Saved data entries
=-=-=
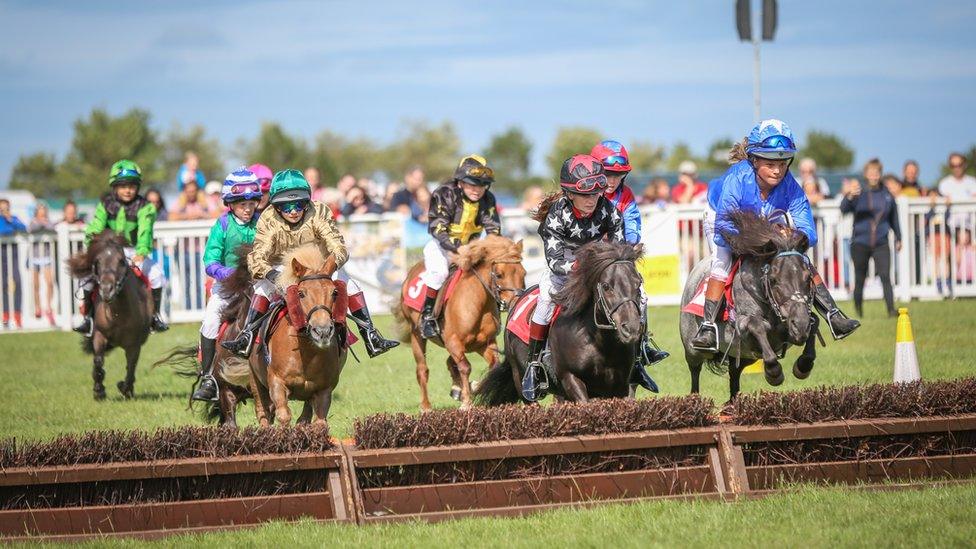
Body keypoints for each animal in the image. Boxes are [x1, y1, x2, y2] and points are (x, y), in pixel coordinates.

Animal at [69, 230, 153, 398]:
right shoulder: (100, 335)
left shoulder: (134, 344)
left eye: (121, 261)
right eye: (97, 262)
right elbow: (98, 361)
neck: (118, 314)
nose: (107, 290)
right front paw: (98, 390)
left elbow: (131, 365)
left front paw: (125, 388)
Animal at [394, 233, 528, 408]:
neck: (478, 305)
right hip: (416, 334)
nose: (516, 301)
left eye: (523, 273)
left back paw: (457, 389)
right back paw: (426, 406)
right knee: (422, 369)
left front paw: (473, 387)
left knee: (450, 363)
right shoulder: (454, 342)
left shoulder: (485, 343)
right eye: (499, 275)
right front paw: (466, 402)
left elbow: (493, 368)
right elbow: (465, 367)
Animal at [476, 240, 644, 402]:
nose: (631, 328)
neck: (598, 342)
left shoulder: (621, 386)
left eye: (638, 283)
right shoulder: (570, 378)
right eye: (606, 286)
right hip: (520, 378)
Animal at [680, 210, 824, 402]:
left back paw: (732, 402)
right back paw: (694, 399)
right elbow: (756, 326)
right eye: (774, 280)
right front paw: (773, 372)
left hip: (741, 356)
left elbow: (814, 321)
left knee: (734, 373)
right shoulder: (742, 325)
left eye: (808, 277)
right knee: (695, 371)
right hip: (693, 349)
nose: (800, 325)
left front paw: (803, 365)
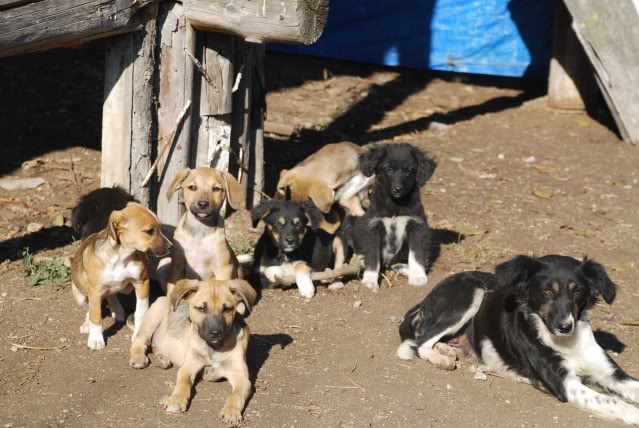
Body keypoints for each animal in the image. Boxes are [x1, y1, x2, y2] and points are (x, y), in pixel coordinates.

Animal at [71, 202, 171, 350]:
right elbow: (95, 316)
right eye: (149, 231)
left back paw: (117, 310)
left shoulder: (142, 282)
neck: (121, 257)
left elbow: (141, 311)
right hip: (81, 297)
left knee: (111, 295)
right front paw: (96, 339)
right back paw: (87, 325)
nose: (171, 246)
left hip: (125, 288)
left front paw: (139, 333)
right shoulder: (95, 292)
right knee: (89, 308)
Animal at [130, 278, 258, 424]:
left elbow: (235, 395)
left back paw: (162, 359)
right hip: (156, 311)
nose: (215, 333)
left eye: (227, 309)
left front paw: (231, 411)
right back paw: (138, 357)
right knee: (139, 340)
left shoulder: (241, 377)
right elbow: (183, 384)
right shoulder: (189, 366)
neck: (213, 348)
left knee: (155, 345)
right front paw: (176, 400)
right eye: (201, 308)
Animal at [165, 166, 245, 294]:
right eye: (192, 187)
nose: (203, 204)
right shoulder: (177, 266)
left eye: (216, 189)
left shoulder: (223, 268)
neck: (200, 233)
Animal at [352, 144, 438, 290]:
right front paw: (370, 280)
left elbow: (416, 254)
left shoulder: (417, 226)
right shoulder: (373, 227)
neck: (395, 204)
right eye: (388, 169)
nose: (398, 189)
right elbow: (372, 256)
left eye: (409, 170)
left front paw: (417, 276)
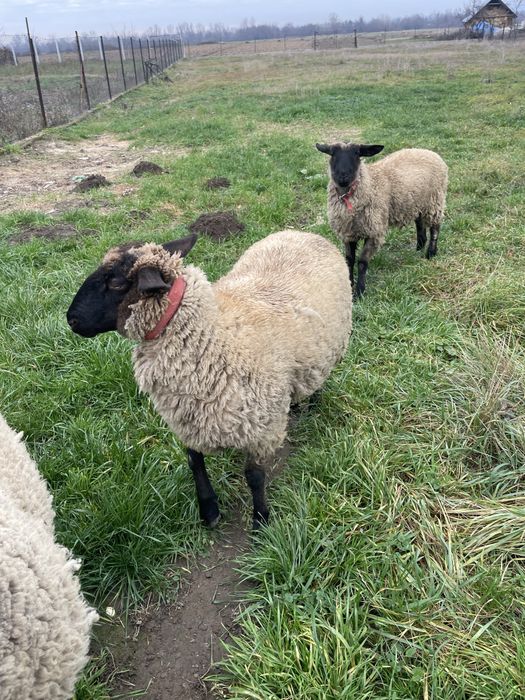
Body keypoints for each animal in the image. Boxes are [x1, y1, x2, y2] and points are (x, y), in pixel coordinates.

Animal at [67, 230, 353, 530]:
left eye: (116, 282)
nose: (70, 319)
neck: (214, 337)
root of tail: (301, 232)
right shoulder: (189, 416)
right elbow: (195, 463)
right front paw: (209, 510)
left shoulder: (262, 426)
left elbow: (254, 476)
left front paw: (261, 519)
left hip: (328, 349)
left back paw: (311, 405)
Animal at [316, 142, 448, 298]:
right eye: (332, 154)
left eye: (357, 154)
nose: (343, 176)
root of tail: (429, 152)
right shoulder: (348, 233)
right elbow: (349, 260)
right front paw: (350, 285)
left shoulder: (374, 232)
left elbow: (362, 262)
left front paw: (360, 292)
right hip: (417, 203)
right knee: (420, 224)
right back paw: (419, 248)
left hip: (435, 200)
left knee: (435, 227)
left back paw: (431, 253)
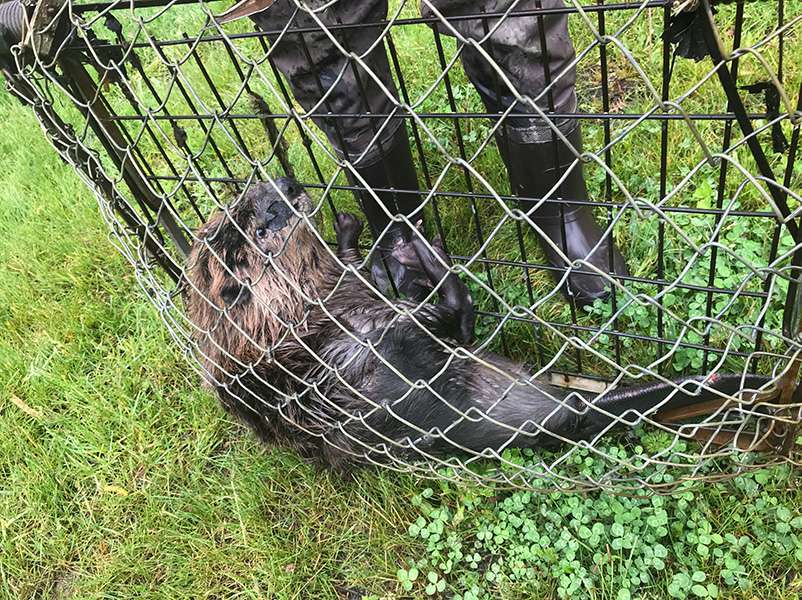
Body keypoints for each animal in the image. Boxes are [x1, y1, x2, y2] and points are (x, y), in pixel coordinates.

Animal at [183, 176, 768, 472]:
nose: (282, 182)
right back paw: (423, 255)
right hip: (391, 352)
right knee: (452, 319)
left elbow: (347, 263)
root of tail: (562, 410)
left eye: (255, 199)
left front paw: (347, 227)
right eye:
=-=-=
**What to do**
Every record above should reappear exactly, with the pictures gone.

**Answer to this problem**
Body keypoints for each animal in the image. Boxes are [x1, y1, x2, y2] and points are (x, y), in pixel coordinates.

Animal at [69, 230, 153, 398]:
right shoulder: (100, 335)
left shoulder: (134, 344)
left eye: (121, 261)
right eye: (97, 262)
right elbow: (98, 361)
neck: (118, 314)
nose: (107, 290)
right front paw: (98, 390)
left elbow: (131, 365)
left front paw: (125, 388)
Animal at [394, 233, 528, 408]:
neck: (478, 305)
right hip: (416, 334)
nose: (516, 301)
left eye: (523, 273)
left back paw: (457, 389)
right back paw: (426, 406)
right knee: (422, 369)
left front paw: (473, 387)
left knee: (450, 363)
right shoulder: (454, 342)
left shoulder: (485, 343)
right eye: (499, 275)
right front paw: (466, 402)
left elbow: (493, 368)
right elbow: (465, 367)
Animal at [476, 240, 644, 402]:
nose: (631, 328)
neck: (598, 342)
left shoulder: (621, 386)
left eye: (638, 283)
right shoulder: (570, 378)
right eye: (606, 286)
right hip: (520, 378)
Animal at [680, 210, 824, 402]:
left back paw: (732, 402)
right back paw: (694, 399)
right elbow: (756, 326)
right eye: (774, 280)
right front paw: (773, 372)
left hip: (741, 356)
left elbow: (814, 321)
left knee: (734, 373)
right shoulder: (742, 325)
left eye: (808, 277)
right knee: (695, 371)
right hip: (693, 349)
nose: (800, 325)
left front paw: (803, 365)
Body keypoints for each animal in the image. Boxes are [x1, y1, x2, y2] and points are (x, y), in pixel coordinates.

Animal at [71, 202, 171, 350]:
right elbow: (95, 316)
right eye: (149, 231)
left back paw: (117, 310)
left shoulder: (142, 282)
neck: (121, 257)
left elbow: (141, 311)
right hip: (81, 297)
left knee: (111, 295)
right front paw: (96, 339)
right back paw: (87, 325)
nose: (171, 246)
left hip: (125, 288)
left front paw: (139, 333)
right shoulder: (95, 292)
right knee: (89, 308)
Animal at [130, 278, 258, 424]:
left elbow: (235, 395)
left back paw: (162, 359)
right hip: (156, 311)
nose: (215, 333)
left eye: (227, 309)
left front paw: (231, 411)
right back paw: (138, 357)
right knee: (139, 340)
left shoulder: (241, 377)
right elbow: (183, 384)
right shoulder: (189, 366)
neck: (213, 348)
left knee: (155, 345)
right front paw: (176, 400)
right eye: (201, 308)
Animal at [165, 166, 245, 294]:
right eye: (192, 187)
nose: (203, 204)
right shoulder: (177, 266)
left eye: (216, 189)
left shoulder: (223, 268)
neck: (200, 233)
Animal at [352, 144, 438, 290]:
right front paw: (370, 280)
left elbow: (416, 254)
left shoulder: (417, 226)
right shoulder: (373, 227)
neck: (395, 204)
right eye: (388, 169)
nose: (398, 189)
right elbow: (372, 256)
left eye: (409, 170)
left front paw: (417, 276)
Body keypoints for each animal in the image. Boxes are [x1, y1, x2, y2] and points are (x, y), in pixel coordinates.

Animal at [67, 230, 353, 530]:
left eye: (116, 282)
nose: (70, 319)
neck: (214, 337)
root of tail: (301, 232)
right shoulder: (189, 416)
right elbow: (195, 463)
right front paw: (209, 510)
left shoulder: (262, 426)
left elbow: (254, 476)
left front paw: (261, 519)
left hip: (328, 349)
left back paw: (311, 405)
Animal at [316, 142, 448, 298]:
right eye: (332, 154)
left eye: (357, 154)
nose: (343, 176)
root of tail: (429, 152)
right shoulder: (348, 233)
right elbow: (349, 260)
right front paw: (350, 285)
left shoulder: (374, 232)
left elbow: (362, 262)
left front paw: (360, 292)
right hip: (417, 203)
right knee: (420, 224)
right back paw: (419, 248)
left hip: (435, 200)
left knee: (435, 227)
left back paw: (431, 253)
Body keypoints for each animal in the image. Boxes are [x1, y1, x2, y2] and points are (x, y), in pixel coordinates.

Animal at [183, 176, 768, 472]:
nose: (282, 182)
right back paw: (423, 255)
right hip: (391, 352)
right knee: (452, 319)
left elbow: (347, 263)
root of tail: (562, 410)
left eye: (255, 199)
left front paw: (347, 227)
right eye:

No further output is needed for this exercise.